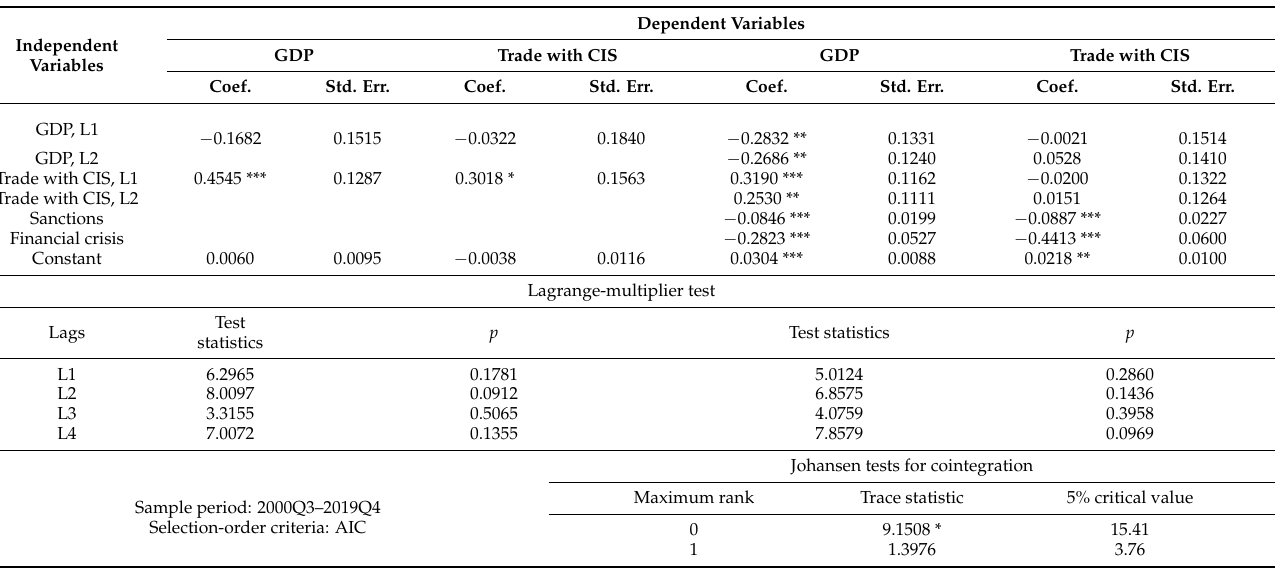
Table 7. VAR Model Estimation Results for Logarithmic Difference of Russian GDP and Trade with Other CIS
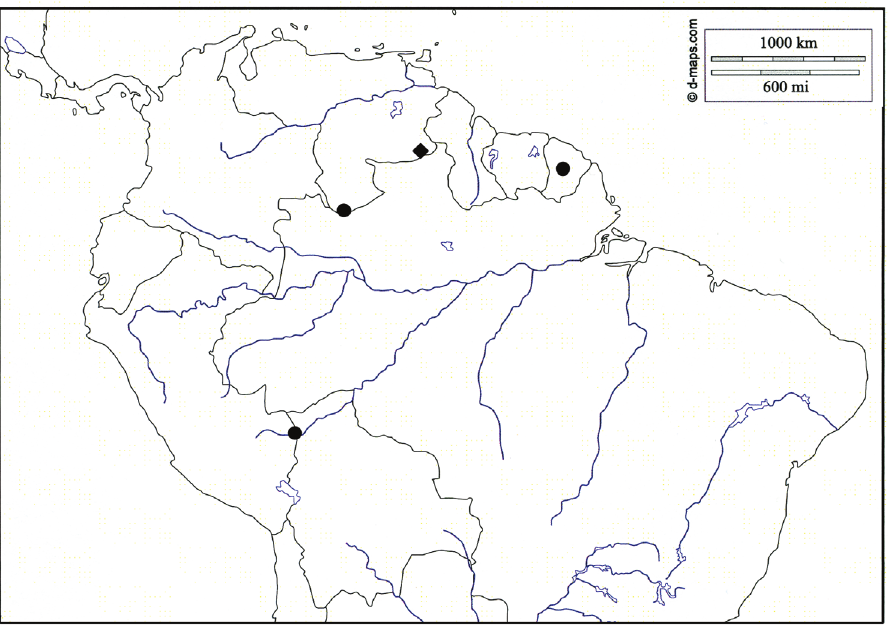
Figure 6. Map of northern South America showing collection localities of Amazonopsis theranyi sp. n. (circles) and A. camachoi sp. n. (diamond) (map template provided by d-maps of Trets,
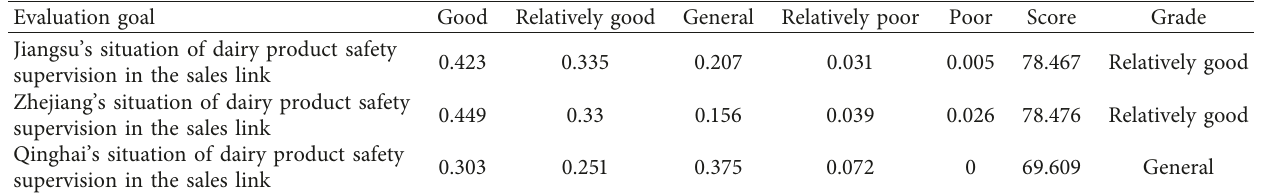
Table 11: Scores of the safety supervision of dairy products in the sales link for three offline provinces 1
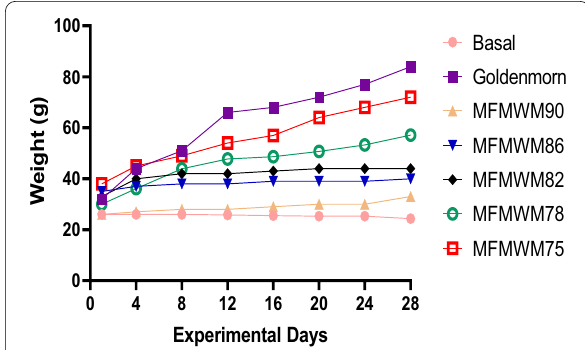
Fig. 1 Weight-for-days of the experimental animal. Key: Basal (animal chow); Goldenmorn (commercial control breakfast meal); MFMWM90: Malted finger millet:Watermelon seeds (90.00:10.00%); MFMWM86: Malted finger millet:Watermelon seeds (86.25:13.75%); MFMWM82: Malted finger millet:Watermelon seeds (82.50:17.50%); MFMWM78: Malted finger millet:Watermelon seeds (78.75:21.25%)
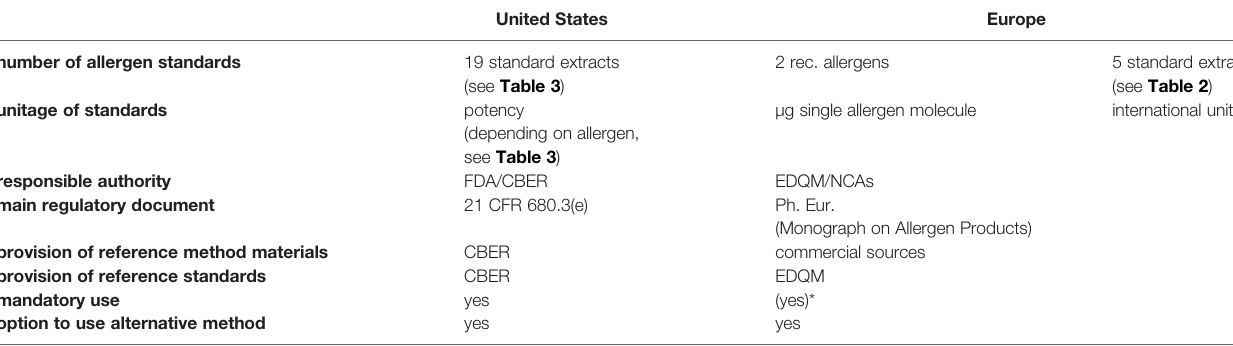
TABLE 5 | Comparison of reference standards and methods in the United States and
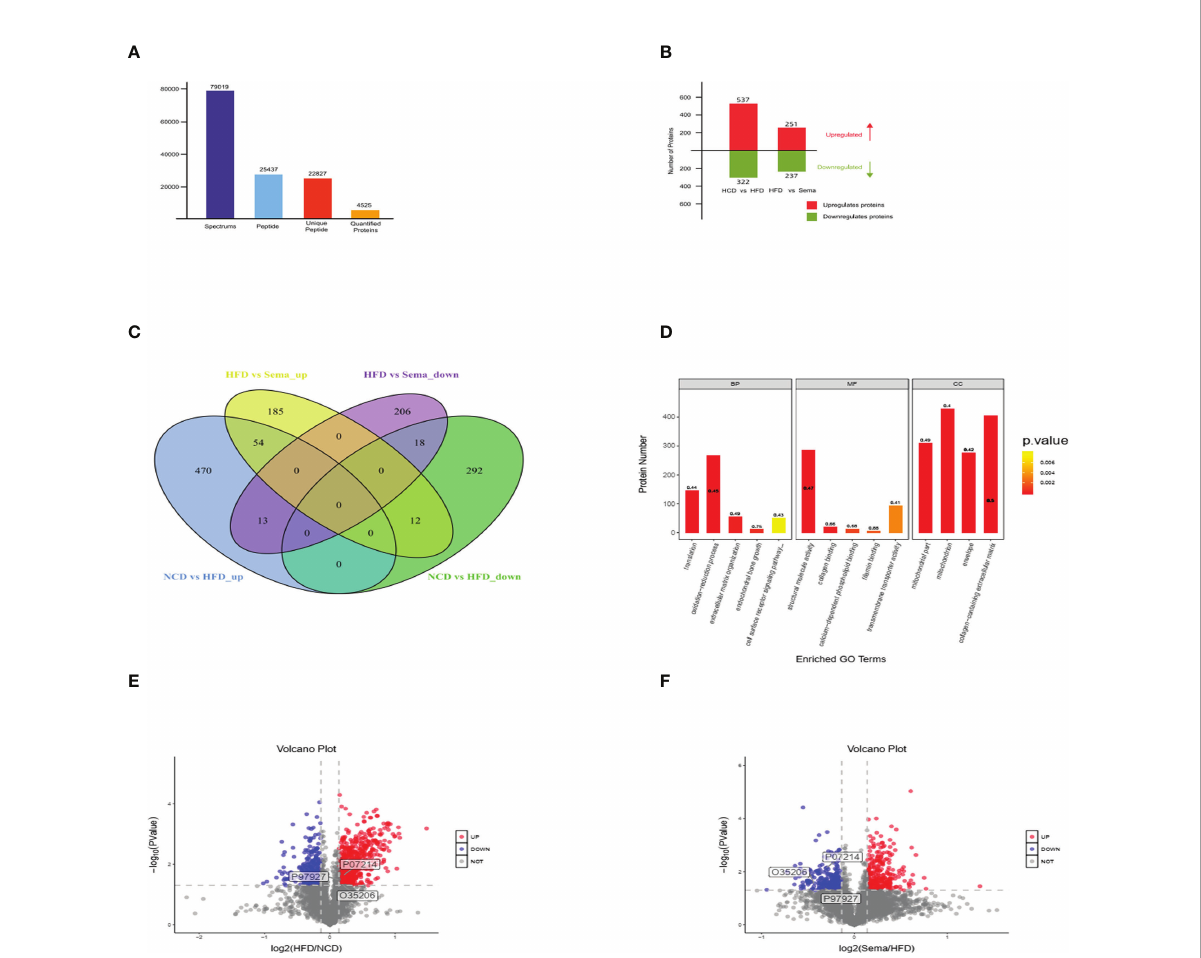
FIGURE 4 (A) LC-MS/MS Mass spectrometry (MS) analysis revealed in total 77,1849 spectrum proteins, 7,9019 matched-spectrum proteins, 2,5437 peptides, 22827 unique peptides, 4532 identi fi ed proteins and 4525 quanti fi able proteins. (B) The number of up-regulated and down-regulated proteins was compared between the two groups. (C) The number of up-regulated and down-regulated proteins was compared between the two groups in Venn diagram. (D-F) The volcano plot of DEPs, Signi fi cantly down-regulated proteins are marked in blue, signi fi cantly up- regulated proteins are marked in red, and indifferent proteins are marked in grey.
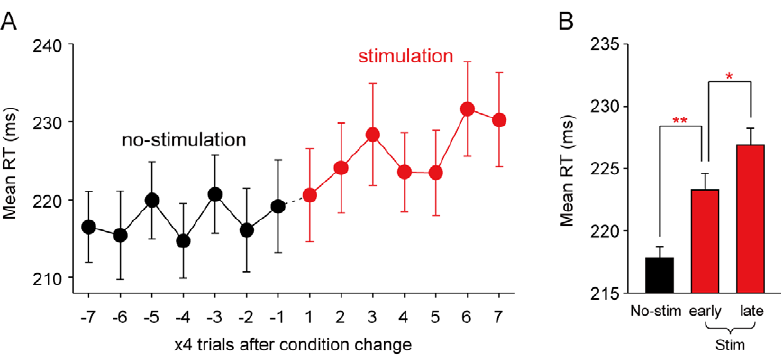
Figure 3. Time course of the change in saccade latency. ( A ) Mean saccade latencies plotted against the number of trials before and after direction-stimulation contingency was reversed. Red plots indicate mean latencies in the stimulation condition. Black plots indicate mean latencies in the no-stimulation condition. Each plot indicates the mean of latencies in 4 trials. ( B ) Mean saccade latency. Trials of the stimulation condition were divided into the early period (the first half of the 36 trials of the condition) and the late period (the latter half of the 36 trials), and the mean saccade latency was calculated for each period. Double and single asterisks indicate a significant difference (P , 0.01 and P , 0.05 respectively, Wilcoxon rank- sum test). Data from monkeys E and D as well as from ipsilateral and contralateral saccades were combined. Experiments with a significantly longer latency in the stimulation condition comprised the sample used for the analysis (ipsilateral saccades, N=12; contralateral saccades, N=8). Error bars indicate s.e.m.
*-*-*
**Directions for this task**
Start at the first line of the records and write out everything up to and including the line containing "TABLE 5 | Comparison". No pictures.

**Response to this task**
Table 7. VAR Model Estimation Results for Logarithmic Difference of Russian GDP and Trade with Other CIS
Figure 6. Map of northern South America showing collection localities of Amazonopsis theranyi sp. n. (circles) and A. camachoi sp. n. (diamond) (map template provided by d-maps of Trets,
Table 11: Scores of the safety supervision of dairy products in the sales link for three offline provinces 1
Fig. 1 Weight-for-days of the experimental animal. Key: Basal (animal chow); Goldenmorn (commercial control breakfast meal); MFMWM90: Malted finger millet:Watermelon seeds (90.00:10.00%); MFMWM86: Malted finger millet:Watermelon seeds (86.25:13.75%); MFMWM82: Malted finger millet:Watermelon seeds (82.50:17.50%); MFMWM78: Malted finger millet:Watermelon seeds (78.75:21.25%)
TABLE 5 | Comparison of reference standards and methods in the United States and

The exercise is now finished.